- **Task details**: Everything from the line with "ERC Case No. 2017-043 CF" down to the line with "b. Power Supplier Data Sheet" below must be printed exactly, those two lines included. Exclude pictures.

>>>

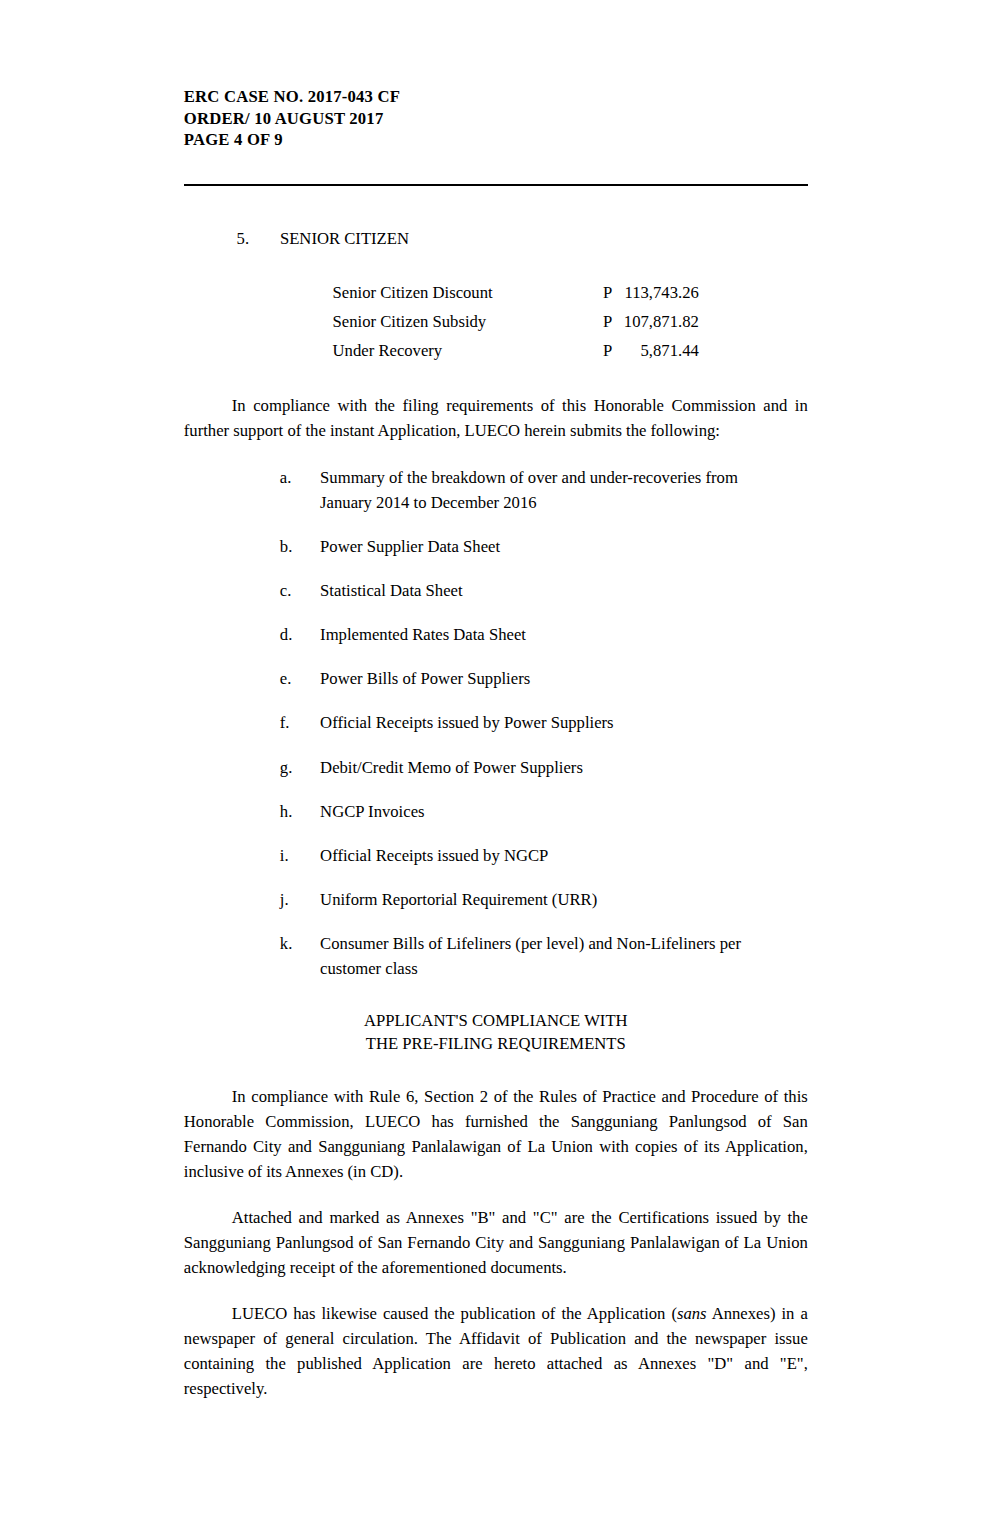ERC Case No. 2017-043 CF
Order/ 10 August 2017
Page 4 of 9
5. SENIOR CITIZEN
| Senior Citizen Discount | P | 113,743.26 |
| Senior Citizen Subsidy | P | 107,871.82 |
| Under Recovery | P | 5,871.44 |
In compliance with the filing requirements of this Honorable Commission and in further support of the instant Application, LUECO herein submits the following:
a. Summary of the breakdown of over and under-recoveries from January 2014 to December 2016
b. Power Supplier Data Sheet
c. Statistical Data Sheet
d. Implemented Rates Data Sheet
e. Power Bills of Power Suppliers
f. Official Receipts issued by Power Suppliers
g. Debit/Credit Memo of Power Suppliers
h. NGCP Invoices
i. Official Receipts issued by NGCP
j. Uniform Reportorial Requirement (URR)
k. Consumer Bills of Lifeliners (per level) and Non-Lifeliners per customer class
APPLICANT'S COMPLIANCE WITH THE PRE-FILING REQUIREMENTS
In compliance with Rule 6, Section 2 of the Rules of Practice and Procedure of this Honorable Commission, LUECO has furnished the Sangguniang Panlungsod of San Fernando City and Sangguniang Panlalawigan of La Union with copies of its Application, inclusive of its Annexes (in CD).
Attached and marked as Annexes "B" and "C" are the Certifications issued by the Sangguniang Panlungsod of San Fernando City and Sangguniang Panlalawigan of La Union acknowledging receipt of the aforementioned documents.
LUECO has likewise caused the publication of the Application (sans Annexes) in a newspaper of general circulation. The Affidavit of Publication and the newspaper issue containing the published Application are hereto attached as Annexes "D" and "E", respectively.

<<<
>>>

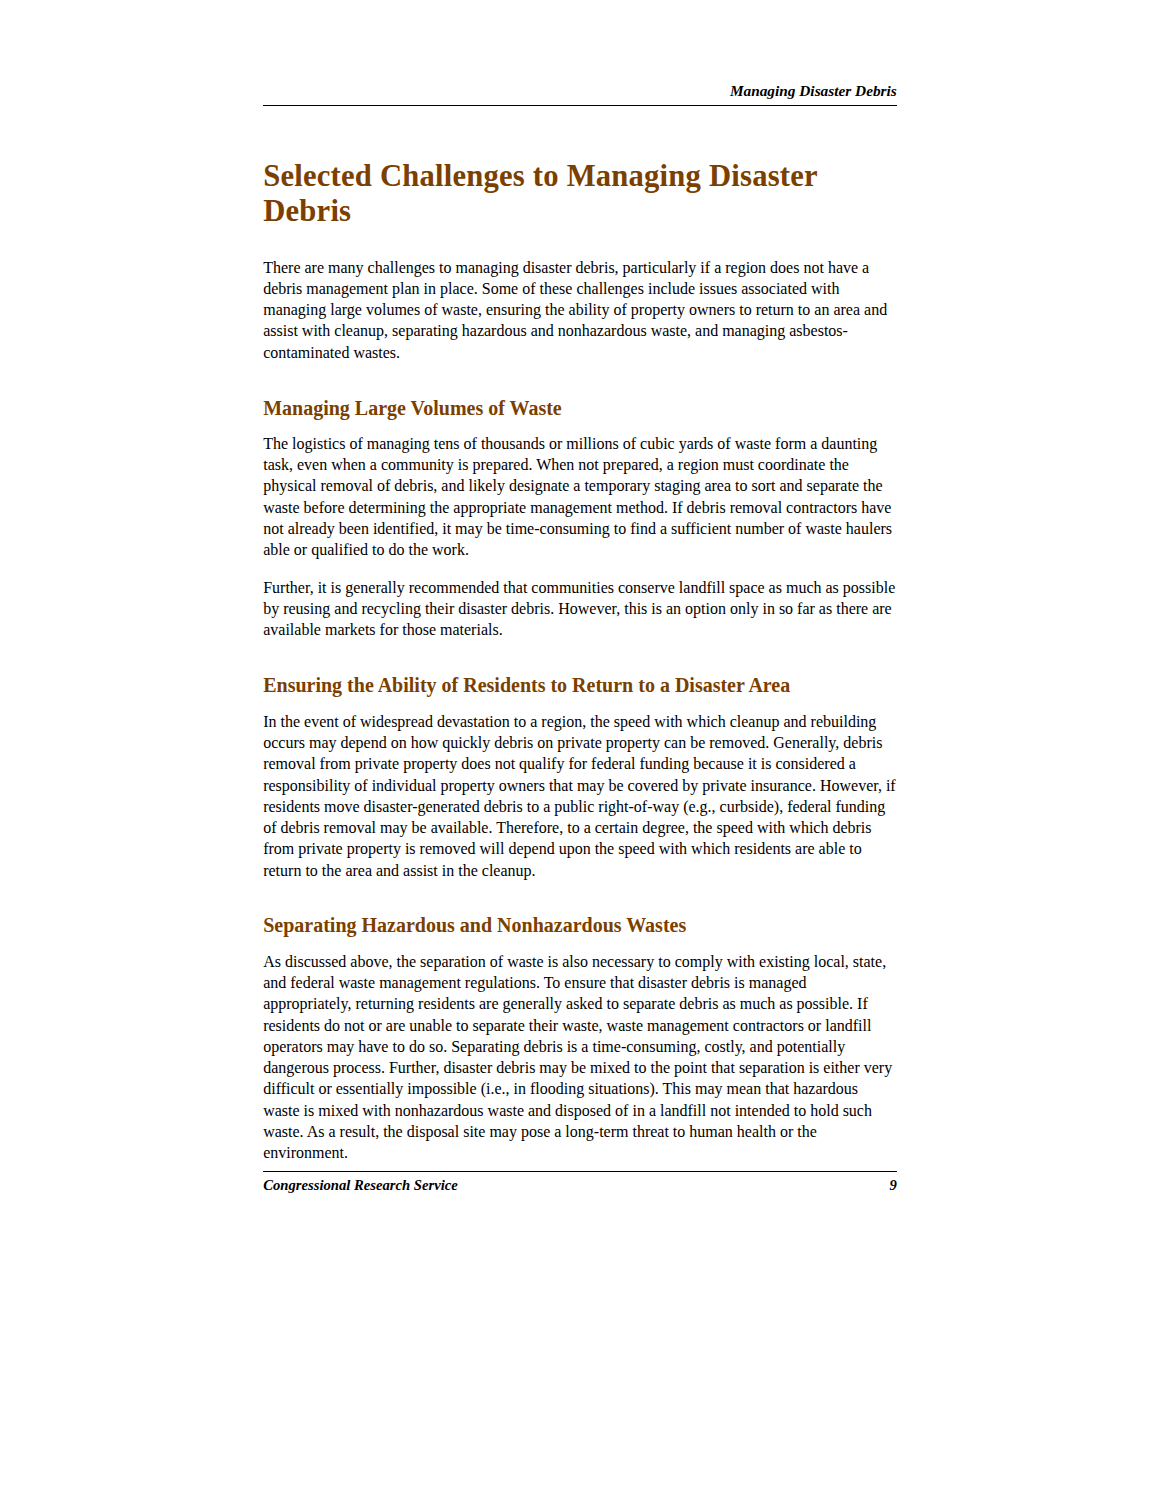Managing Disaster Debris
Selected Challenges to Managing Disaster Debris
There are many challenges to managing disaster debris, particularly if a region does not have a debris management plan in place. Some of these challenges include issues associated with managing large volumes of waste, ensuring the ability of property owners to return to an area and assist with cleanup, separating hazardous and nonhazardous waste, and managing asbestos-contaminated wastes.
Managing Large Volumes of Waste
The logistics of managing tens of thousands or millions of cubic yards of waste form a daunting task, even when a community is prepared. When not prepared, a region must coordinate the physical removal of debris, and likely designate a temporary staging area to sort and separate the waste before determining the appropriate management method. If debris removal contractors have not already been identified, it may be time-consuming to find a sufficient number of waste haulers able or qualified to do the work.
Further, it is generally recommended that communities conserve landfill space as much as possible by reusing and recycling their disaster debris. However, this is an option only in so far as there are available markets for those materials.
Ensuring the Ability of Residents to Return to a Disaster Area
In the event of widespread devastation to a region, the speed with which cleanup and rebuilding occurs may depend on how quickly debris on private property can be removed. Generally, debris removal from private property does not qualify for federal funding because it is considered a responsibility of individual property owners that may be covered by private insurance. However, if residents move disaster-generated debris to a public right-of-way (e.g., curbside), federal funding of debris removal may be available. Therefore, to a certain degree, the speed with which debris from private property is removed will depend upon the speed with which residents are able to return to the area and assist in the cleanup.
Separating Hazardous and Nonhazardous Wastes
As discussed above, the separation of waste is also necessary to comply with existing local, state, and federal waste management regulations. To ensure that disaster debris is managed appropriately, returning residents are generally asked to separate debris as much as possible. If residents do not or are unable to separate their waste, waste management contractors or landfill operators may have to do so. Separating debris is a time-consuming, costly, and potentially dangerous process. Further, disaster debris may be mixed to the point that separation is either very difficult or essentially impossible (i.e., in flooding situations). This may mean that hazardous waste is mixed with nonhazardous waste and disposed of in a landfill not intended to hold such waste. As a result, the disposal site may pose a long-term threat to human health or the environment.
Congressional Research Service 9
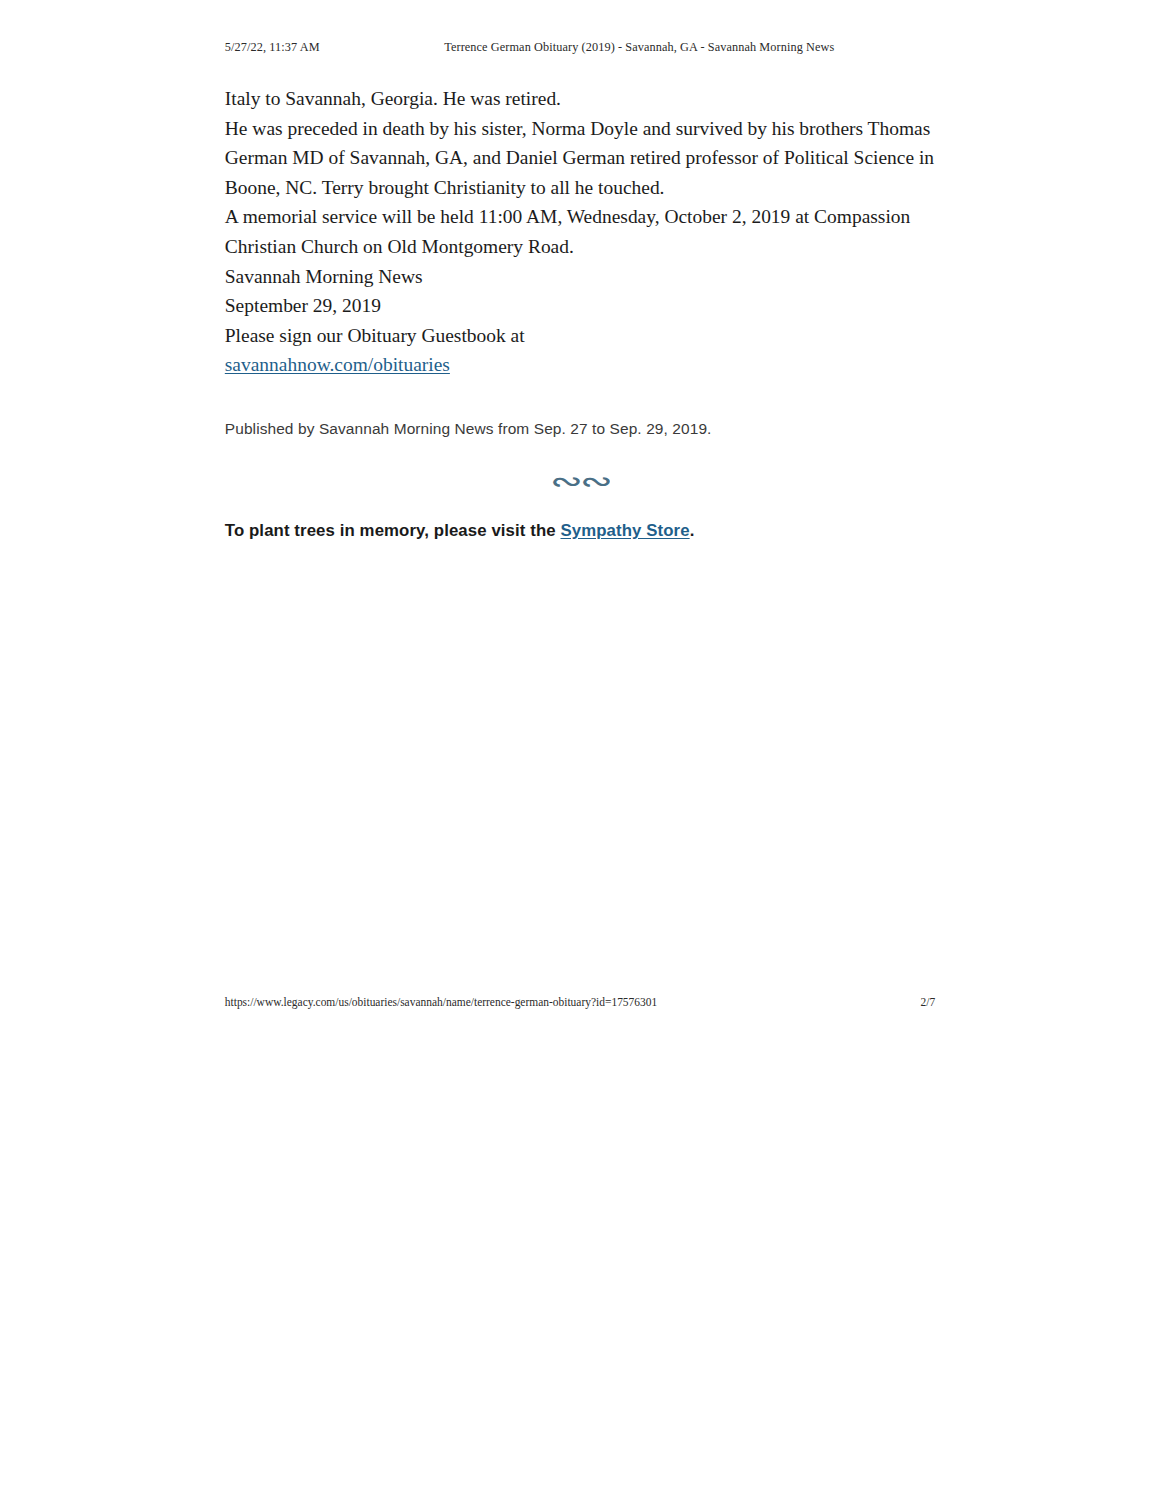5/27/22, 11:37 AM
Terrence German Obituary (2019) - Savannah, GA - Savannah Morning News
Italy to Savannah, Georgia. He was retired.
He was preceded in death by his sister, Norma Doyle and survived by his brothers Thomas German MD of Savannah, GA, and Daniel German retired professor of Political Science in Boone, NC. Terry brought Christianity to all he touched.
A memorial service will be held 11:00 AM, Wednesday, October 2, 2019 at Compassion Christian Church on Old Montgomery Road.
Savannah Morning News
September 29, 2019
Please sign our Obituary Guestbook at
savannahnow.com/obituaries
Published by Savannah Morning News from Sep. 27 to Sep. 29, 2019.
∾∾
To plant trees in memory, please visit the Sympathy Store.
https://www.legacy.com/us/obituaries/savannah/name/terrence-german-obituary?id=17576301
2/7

<<<

- **Task answer**:
ERC Case No. 2017-043 CF
Order/ 10 August 2017
Page 4 of 9
5. SENIOR CITIZEN
| Senior Citizen Discount | P | 113,743.26 |
| Senior Citizen Subsidy | P | 107,871.82 |
| Under Recovery | P | 5,871.44 |
In compliance with the filing requirements of this Honorable Commission and in further support of the instant Application, LUECO herein submits the following:
a. Summary of the breakdown of over and under-recoveries from January 2014 to December 2016
b. Power Supplier Data Sheet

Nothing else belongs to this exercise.